The record U.S. corporate debt boom is about to be put to the test.
Companies that loaded up on cheap and abundant debt during the past decade will face their first significant hurdle of the cycle as a $4 trillion mound of maturing bonds come due over the next five years, analysts from Oxford Economics warned on Thursday.
U.S. companies already are seeing declining profits and rising leverage, both of which can make it harder for weak companies to keep current on their debt servicing. If economic growth slows further and lenders become less accommodating, any failure to roll over maturing debt could spillover into other parts of the economy including the job market, wrote senior economist Lydia Boussour.

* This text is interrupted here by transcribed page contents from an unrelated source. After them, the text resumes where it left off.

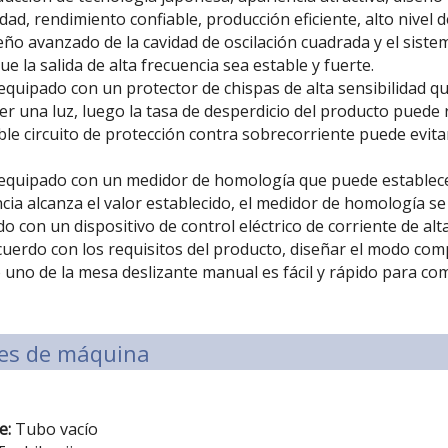
idad, rendimiento confiable, producción eficiente, alto nivel 
seño avanzado de la cavidad de oscilación cuadrada y el sist
ue la salida de alta frecuencia sea estable y fuerte.
 equipado con un protector de chispas de alta sensibilidad q
r una luz, luego la tasa de desperdicio del producto puede
oble circuito de protección contra sobrecorriente puede evita
 equipado con un medidor de homología que puede establecer 
cia alcanza el valor establecido, el medidor de homología 
o con un dispositivo de control eléctrico de corriente de alt
cuerdo con los requisitos del producto, diseñar el modo co
 uno de la mesa deslizante manual es fácil y rápido para co
es de máquina
e:
Tubo vacío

“While in itself, the corporate debt load is unlikely to trigger a recession, the next downturn could destabilize corporate debt markets, which in turn could fuel additional tightening of financial conditions and further dampen investment and employment,” Boussour wrote.
This graph shows the coming wall of maturities faced by both investment-grade and speculative-grade U.S. companies over the next few years.
While the Federal Reserve cut benchmark interest rates on Wednesday to a range of 1.5% to 1.75% to help ward off a recession, Chairman Jerome Powell said it would take a “material” change in the economic outlook to justify further cuts.
Check out: Fed cuts rates for third meeting in a row, signals pause
Boussour said that U.S. companies will need ongoing access to abundant credit at low rates over the next few years when refinancing needs peak, particularly since a record $2.5 trillion of investment-grade bonds now sit on the cusp of junk-bond territory with BBB-ratings.
“Any financial stress could complicate the refinancing task, especially starting in 2022 when maturities for low-rated debt really star to kick in,” she wrote.
Meanwhile, cracks already have emerged in corporate credit in recent months even as the Fed has embarked on a series of interest rate cuts to help keep credit flowing and the economy humming.
Credit-rating firm S&P Global earlier this month said that its list of “weakest link” companies reached a 10-year high in September, while Moody’s warned that defaults in junk-bonds could “easily exceed the last cycle.”
Also read: Credit-rating firms raise more alarms about the weakest corporate borrowers
Some of the most aggressive corporate financing deals of the past decade occurred in the roughly $1.2 trillion leveraged loan market, where last week Bank of America Merrill Lynch analysts pointed to “numerous and multiplying” signs of stress.”
And while leveraged loan defaults currently are trending at only about 2%, versus more than 10% following the 2008 global financial crisis, Boussour noted that the overall recovery rate on soured loans in this cycle is expected to drop to about 69% from a pre-crisis average of 82%.
That means any fallout in leveraged loans could be worse than in the past, while hitting a broad base of investors who added corporate debt to produce higher returns in an ultra-low yield environment.
This chart shows the span of corporate bond and loan holders from pension funds to collateralized loan obligations, which are pools of leveraged loans that are sold as bond deals.
“Given not just the size of corporate America’s debt load but also the increasingly shaky foundations holding it up, we believe the situation bears close watching,” Boussour wrote.